Democracy Before Debt

Yale School of Management Leaders Forum, The New York Times October 22, 1999

In response to the recent crisis in emerging markets, many experts have called for a new financial architecture. But worthy as the goal is, it is incomplete. Financial change without political reform will not result in a legitimate global economic system.

Look at it this way. Suppose bankers lend to a dictatorship, as Indonesia was, or a kleptocracy, as Russia seems to have become. Suppose further that debt piles up, and the government of the borrowing country cannot service its obligations. Then the International Monetary Fund (IMF) comes in and demands severe belt tightening. Who gets hurt? Certainly not the government officials who authorized the borrowing. No, it's the ordinary citizens who suffer as the economy goes into reverse gear. Did they ever agree to assume such risks? No way.

This is in fact what has happened. Tens of millions of people in emerging markets have fallen back into poverty. Families who had entered the middle class have seen their dreams vanish. Without a democratic voice, they had no control of the risks their governments assumed. Even more outrageous, without transparent political institutions and free press they had no way to understand these risks.

Some would call this taxation without representation. At another time, in another place, people overthrew a government for that.

In fact, history is filled with examples of non-democratic governments causing great harm to their citizens when finances ran into trouble. Before World War I, the bonds of more than sixty nations traded actively on exchanges in London and Paris. Eager pre-war investors loved emerging market debt and snapped up bonds issued by Russian Tsars, Persian Shahs, Egyptian Khedives and Ottoman Sultans. When the rulers couldn't pay their bills, bondholder committees, ultimately backed by military might, imposed controls and seized assets. In North Africa, European governments levied new taxes on transportation and tobacco to collect debt payments. What began as business-like restructurings of international loan defaults eventually became colonial governance. In all cases, an enormous burden fell squarely on people who never had a say, directly or indirectly, in the original contracting of the debt.
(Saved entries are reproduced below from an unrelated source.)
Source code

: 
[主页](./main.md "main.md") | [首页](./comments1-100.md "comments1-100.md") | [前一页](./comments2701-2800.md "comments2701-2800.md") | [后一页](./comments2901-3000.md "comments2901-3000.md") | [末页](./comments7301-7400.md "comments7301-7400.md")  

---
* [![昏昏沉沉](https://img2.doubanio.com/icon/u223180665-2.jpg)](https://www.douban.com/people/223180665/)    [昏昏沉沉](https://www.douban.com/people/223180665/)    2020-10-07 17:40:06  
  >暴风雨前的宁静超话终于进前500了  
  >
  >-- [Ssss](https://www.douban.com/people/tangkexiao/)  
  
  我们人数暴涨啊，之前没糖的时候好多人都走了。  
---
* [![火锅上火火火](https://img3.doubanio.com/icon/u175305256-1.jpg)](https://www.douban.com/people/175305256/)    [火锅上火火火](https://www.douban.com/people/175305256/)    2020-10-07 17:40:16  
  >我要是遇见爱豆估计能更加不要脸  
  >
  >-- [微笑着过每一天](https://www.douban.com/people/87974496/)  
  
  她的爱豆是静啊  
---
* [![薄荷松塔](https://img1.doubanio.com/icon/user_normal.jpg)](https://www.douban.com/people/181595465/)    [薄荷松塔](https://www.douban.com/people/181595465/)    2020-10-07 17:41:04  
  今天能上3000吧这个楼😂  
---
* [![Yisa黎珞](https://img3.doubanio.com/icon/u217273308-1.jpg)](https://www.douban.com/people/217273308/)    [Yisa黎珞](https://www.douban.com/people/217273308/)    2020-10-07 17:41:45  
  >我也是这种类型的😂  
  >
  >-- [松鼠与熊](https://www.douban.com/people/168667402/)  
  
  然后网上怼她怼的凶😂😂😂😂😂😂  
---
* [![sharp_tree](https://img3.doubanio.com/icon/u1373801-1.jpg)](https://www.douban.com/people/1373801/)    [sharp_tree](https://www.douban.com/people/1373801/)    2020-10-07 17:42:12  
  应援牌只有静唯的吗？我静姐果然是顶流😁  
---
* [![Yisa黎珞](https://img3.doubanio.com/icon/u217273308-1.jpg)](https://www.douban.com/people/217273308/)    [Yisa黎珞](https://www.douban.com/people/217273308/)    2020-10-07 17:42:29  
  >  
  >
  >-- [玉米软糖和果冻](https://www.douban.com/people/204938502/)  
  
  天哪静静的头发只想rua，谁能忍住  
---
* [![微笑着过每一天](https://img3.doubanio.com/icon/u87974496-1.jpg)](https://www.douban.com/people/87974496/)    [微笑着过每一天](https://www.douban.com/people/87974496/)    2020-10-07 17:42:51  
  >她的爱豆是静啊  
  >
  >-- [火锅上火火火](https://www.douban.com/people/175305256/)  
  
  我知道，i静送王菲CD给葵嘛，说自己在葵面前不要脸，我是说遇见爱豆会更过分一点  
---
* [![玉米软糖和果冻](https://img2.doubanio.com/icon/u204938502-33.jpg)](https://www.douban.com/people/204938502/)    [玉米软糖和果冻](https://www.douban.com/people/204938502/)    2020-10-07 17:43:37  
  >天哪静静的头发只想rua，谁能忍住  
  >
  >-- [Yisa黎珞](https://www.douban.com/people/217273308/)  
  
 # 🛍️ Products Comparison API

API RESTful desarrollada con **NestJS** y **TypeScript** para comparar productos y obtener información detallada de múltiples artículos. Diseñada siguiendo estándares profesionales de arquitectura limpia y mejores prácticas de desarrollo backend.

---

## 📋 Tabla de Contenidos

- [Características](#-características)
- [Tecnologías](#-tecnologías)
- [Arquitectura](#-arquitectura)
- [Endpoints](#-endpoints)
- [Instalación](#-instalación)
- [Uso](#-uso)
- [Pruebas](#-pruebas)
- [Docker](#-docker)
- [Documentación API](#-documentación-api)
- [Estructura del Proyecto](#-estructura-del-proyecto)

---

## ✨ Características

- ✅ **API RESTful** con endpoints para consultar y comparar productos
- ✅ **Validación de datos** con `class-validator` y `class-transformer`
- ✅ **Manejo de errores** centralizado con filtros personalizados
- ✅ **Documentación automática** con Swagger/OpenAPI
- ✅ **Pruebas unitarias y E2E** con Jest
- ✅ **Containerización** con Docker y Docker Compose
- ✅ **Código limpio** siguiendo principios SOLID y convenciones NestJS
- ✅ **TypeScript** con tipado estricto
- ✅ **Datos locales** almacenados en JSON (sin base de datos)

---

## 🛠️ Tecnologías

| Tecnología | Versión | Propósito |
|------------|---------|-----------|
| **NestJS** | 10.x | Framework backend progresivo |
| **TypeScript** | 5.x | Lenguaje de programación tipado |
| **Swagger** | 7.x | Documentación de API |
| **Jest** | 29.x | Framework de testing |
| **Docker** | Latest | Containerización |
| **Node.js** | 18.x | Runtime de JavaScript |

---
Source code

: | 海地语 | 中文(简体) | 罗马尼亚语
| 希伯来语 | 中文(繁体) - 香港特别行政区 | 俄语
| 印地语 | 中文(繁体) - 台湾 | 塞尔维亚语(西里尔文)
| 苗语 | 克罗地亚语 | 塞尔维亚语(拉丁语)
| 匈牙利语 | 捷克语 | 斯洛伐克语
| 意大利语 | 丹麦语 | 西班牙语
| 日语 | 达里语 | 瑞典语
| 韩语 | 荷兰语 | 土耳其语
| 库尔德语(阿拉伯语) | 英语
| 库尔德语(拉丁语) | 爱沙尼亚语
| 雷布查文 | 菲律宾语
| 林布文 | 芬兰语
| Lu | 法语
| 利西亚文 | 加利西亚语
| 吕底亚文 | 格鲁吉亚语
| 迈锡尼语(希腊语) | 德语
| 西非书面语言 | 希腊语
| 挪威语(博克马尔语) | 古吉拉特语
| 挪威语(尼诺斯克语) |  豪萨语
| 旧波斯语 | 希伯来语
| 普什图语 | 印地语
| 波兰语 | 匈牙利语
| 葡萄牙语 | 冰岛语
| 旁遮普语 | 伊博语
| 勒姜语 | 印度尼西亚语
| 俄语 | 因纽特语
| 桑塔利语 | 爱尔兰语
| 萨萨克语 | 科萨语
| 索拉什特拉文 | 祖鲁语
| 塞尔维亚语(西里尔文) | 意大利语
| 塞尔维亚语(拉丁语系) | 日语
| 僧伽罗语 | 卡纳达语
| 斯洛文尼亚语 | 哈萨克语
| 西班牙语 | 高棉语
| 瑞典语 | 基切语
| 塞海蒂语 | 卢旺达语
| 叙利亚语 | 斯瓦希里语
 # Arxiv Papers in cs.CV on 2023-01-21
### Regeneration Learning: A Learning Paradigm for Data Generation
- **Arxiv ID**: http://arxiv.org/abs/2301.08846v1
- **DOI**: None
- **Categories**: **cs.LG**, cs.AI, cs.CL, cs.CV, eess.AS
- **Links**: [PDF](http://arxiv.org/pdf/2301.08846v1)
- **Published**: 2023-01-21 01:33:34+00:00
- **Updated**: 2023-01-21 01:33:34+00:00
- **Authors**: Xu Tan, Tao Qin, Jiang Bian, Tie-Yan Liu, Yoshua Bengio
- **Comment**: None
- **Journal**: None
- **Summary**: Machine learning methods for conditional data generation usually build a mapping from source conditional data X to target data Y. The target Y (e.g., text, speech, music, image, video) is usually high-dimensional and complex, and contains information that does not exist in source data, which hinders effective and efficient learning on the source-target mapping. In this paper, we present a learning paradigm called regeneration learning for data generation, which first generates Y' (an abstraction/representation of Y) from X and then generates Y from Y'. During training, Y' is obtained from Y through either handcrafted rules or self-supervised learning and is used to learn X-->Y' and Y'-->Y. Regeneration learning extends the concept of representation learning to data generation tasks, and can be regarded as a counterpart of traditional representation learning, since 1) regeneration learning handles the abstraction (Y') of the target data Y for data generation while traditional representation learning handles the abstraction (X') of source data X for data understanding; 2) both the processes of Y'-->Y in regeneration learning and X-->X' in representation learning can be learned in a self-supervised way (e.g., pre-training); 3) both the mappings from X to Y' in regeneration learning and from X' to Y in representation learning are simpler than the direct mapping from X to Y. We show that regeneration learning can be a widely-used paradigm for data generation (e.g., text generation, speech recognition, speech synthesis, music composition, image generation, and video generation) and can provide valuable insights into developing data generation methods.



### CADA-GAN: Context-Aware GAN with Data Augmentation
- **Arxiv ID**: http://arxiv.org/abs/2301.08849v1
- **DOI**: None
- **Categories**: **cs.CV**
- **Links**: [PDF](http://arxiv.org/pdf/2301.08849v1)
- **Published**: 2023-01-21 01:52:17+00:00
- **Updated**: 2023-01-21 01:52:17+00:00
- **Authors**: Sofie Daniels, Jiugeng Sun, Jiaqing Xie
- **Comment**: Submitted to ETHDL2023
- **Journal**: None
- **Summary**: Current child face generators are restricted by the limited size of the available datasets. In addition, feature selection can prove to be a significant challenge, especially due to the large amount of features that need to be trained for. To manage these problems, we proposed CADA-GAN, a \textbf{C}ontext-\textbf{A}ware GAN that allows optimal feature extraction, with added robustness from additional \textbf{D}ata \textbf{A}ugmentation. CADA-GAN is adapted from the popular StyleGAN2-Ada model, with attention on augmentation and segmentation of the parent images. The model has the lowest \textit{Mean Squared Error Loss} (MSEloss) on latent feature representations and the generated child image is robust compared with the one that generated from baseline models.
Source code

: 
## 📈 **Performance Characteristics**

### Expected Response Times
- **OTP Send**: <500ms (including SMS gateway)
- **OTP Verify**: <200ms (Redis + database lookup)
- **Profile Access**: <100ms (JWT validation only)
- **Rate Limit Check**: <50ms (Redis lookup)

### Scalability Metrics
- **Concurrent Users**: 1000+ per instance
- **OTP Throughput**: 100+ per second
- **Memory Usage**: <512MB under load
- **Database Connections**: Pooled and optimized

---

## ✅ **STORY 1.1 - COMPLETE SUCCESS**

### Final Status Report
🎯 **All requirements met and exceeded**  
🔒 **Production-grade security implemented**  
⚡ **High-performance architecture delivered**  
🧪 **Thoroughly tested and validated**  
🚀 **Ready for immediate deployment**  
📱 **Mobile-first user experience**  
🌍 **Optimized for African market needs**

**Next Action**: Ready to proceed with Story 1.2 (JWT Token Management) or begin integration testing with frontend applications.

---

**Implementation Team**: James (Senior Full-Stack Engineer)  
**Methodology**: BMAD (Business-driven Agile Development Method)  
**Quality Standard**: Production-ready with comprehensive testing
Let's be frank: foreign loans extended to non-democratic governments should be recognized for what they are -- joint ventures in exploitation. Governments that load up on debt and other foreign obligations must be representative of their citizens, for they are taking risks that are being borne by their citizens, and the people must have a way to peacefully throw them out of office if they feel they've been betrayed.

My reason for focusing on politics as well as finance is to seek ways maintain open markets, not restrict them. The free flow of capital is an essential ingredient in the world's prosperity and stability. But free markets are sustainable only when they rest on firm political foundations.

In the months since emerging markets began to recover, more than one high level committee of finance ministers and central bankers has been established to strengthen the global financial system. But will they have the courage and the mandate to draw urgent attention to the need for emerging markets to open their political systems, build their democratic institutions, and square with their people as to the implications of future financial obligations that will be undertaken? Will they demand not only economic transparency but political transparency?

The task of building both on a global scale is far from finished, and let's not forget the right sequence. Democracy before debt.

Professor William Goetzmann, who holds an MBA from the Yale School of Management and a Ph.D from Yale, directs the School's new International Center for Finance.